You may think my math skills are bad but I promise you that your reading skills are worst.
The only courses used in this were those with a rating of 3 or higher. There are ZERO courses in any part of this with a rating less than 3. So that thing you suggested I do is actually exactly what my sister did with the original formula.
There IS a baseline. As I already pointed out multiple times to you but here I am pointing it out again.
Also only 18 hole courses were used so your 9 hole comment also sounds like gibberish. You're one of those I read the headline but none of the article but I know all about it geniuses.
Now let's talk about math. If you look at just the sum and have an area with three courses rated 3 (the baseline) and another with two courses rated 4 and 5 the sum alone says these are equal but clearly the second one has more quality while the previous has more quantity.
By adding in the average of qualifying courses (those rated higher than 3 and having at least 18 holes) you hash out which has more quality.

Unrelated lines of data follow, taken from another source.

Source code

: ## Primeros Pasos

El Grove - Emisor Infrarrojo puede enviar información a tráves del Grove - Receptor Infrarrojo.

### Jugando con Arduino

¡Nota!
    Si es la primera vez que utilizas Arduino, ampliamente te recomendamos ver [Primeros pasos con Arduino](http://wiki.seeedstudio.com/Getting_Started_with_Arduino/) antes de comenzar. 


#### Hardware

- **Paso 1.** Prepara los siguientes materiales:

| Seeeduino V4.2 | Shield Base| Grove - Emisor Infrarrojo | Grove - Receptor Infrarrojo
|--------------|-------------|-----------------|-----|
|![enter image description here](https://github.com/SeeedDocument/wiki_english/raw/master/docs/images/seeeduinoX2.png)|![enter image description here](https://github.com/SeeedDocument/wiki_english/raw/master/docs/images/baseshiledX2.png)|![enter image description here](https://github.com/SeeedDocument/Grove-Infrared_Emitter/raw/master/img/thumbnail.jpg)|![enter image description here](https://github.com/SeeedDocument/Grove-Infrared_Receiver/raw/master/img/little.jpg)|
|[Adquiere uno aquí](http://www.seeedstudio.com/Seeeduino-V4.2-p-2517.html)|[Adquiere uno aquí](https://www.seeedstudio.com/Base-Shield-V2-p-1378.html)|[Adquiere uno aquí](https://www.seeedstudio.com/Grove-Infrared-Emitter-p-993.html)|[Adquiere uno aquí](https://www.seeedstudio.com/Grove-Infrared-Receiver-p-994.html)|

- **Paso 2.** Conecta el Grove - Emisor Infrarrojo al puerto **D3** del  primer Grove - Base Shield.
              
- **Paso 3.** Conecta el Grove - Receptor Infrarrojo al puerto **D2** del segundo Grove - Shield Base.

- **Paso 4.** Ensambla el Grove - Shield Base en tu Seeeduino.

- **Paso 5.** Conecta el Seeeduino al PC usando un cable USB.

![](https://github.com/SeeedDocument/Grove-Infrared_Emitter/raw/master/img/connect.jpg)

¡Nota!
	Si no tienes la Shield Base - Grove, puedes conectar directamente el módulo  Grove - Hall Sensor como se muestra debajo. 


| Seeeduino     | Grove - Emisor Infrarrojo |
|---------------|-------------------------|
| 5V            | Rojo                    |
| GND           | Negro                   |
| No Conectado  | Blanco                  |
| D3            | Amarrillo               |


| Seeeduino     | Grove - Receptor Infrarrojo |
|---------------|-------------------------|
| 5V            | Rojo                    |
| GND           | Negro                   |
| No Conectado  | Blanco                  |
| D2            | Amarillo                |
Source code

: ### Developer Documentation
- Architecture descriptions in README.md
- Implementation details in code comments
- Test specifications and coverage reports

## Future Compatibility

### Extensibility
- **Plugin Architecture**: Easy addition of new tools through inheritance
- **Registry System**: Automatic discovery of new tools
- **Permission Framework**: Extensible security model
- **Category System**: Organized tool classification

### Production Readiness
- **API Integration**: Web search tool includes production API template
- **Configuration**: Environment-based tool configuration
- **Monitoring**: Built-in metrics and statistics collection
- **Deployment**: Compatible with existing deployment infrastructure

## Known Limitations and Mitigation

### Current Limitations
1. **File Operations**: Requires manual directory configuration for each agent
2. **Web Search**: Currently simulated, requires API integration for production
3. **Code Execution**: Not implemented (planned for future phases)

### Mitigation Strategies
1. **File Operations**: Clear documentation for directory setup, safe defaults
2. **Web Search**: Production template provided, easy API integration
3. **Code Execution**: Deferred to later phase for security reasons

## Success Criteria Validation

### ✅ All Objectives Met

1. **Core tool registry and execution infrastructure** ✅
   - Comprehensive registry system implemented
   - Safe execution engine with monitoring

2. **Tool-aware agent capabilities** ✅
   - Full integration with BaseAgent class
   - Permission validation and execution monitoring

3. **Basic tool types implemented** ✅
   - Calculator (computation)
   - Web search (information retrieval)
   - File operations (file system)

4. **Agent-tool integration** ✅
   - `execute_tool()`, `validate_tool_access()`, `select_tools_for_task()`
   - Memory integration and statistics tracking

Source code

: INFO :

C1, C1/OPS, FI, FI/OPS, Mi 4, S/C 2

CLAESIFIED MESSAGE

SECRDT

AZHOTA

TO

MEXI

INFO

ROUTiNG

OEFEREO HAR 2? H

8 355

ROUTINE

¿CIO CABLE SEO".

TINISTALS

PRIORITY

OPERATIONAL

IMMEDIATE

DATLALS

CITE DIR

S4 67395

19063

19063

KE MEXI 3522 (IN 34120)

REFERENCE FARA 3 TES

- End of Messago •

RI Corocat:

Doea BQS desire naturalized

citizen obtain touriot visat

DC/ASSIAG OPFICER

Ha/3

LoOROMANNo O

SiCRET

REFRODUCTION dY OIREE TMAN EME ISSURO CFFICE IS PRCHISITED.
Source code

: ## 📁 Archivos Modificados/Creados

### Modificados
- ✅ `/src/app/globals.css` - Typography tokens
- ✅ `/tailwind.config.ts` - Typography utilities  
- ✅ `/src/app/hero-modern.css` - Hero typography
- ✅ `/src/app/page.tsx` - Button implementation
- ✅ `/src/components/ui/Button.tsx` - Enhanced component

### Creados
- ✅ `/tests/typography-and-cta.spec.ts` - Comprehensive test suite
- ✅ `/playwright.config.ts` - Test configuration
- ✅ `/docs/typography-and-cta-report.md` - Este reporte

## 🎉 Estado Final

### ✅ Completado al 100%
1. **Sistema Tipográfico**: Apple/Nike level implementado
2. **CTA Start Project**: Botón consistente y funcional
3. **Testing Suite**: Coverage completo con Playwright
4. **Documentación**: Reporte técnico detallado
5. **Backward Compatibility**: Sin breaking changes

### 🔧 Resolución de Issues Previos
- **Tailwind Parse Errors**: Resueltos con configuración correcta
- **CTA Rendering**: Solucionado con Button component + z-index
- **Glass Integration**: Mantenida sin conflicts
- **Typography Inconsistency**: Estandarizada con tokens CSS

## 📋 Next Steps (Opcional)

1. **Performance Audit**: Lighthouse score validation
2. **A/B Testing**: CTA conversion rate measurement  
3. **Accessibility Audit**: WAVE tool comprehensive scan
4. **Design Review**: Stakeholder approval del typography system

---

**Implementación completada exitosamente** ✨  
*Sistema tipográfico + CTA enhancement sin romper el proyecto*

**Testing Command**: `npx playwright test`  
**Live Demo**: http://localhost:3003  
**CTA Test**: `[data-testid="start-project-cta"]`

Now the first area has a score of 9 • 3 = 27. While the latter has 9 • 4.5 = 40.5. Now the area with more quality is ranked higher.
But squaring does nothing you say....
Now let's say there is an area with four courses all 3.25, then the original latter area with a 5 and a 4.
The sum of the first is 13 with an average of 3.25. If you just multiply you get 13 • 3.25 = 42.25. This would rank the area with more but less quality courses above the other area with a score of just 40.25.
Now square the averages. 13 • 10.5265 = 137.3125.
9 • 20.25 = 182.25
By squaring the average the area with less but higher quality jumps the area with twice as many courses but less quality.
Now explain to me how squaring does absolutely nothing to the ranking. Explain to me how all these bad 2.5 courses are screwing up the ranking. I'll pop my popcorn.